Goal: Switch every "in this image" to "in this picture" in all the records below, and give the lines again with nothing else changed. Leave the pictures out.

Task material:
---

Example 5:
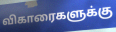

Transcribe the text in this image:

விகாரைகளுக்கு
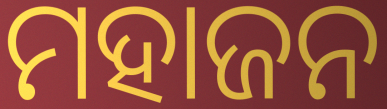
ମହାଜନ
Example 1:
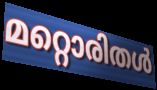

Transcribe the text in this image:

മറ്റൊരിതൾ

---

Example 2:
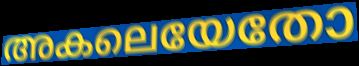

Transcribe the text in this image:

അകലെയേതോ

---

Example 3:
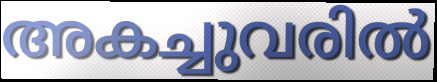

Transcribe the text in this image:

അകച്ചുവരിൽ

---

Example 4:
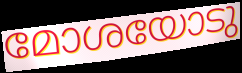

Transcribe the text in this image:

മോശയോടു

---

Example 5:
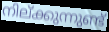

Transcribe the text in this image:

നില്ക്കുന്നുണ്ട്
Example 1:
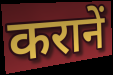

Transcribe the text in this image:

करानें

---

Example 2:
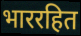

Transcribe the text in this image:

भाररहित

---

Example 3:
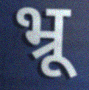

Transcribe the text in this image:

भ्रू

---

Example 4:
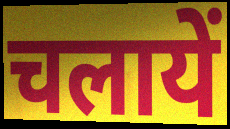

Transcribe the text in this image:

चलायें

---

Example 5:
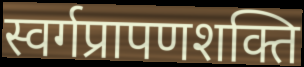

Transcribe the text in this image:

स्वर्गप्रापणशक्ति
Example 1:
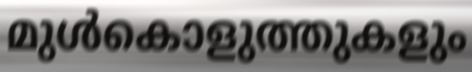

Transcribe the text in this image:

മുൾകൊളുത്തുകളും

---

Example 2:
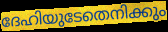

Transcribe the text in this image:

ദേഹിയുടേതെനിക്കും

Response for this exercise:
---

Example 5:

Transcribe the text in this picture:

விகாரைகளுக்கு
ମହାଜନ
Example 1:

Transcribe the text in this picture:

മറ്റൊരിതൾ

---

Example 2:

Transcribe the text in this picture:

അകലെയേതോ

---

Example 3:

Transcribe the text in this picture:

അകച്ചുവരിൽ

---

Example 4:

Transcribe the text in this picture:

മോശയോടു

---

Example 5:

Transcribe the text in this picture:

നില്ക്കുന്നുണ്ട്
Example 1:

Transcribe the text in this picture:

करानें

---

Example 2:

Transcribe the text in this picture:

भाररहित

---

Example 3:

Transcribe the text in this picture:

भ्रू

---

Example 4:

Transcribe the text in this picture:

चलायें

---

Example 5:

Transcribe the text in this picture:

स्वर्गप्रापणशक्ति
Example 1:

Transcribe the text in this picture:

മുൾകൊളുത്തുകളും

---

Example 2:

Transcribe the text in this picture:

ദേഹിയുടേതെനിക്കും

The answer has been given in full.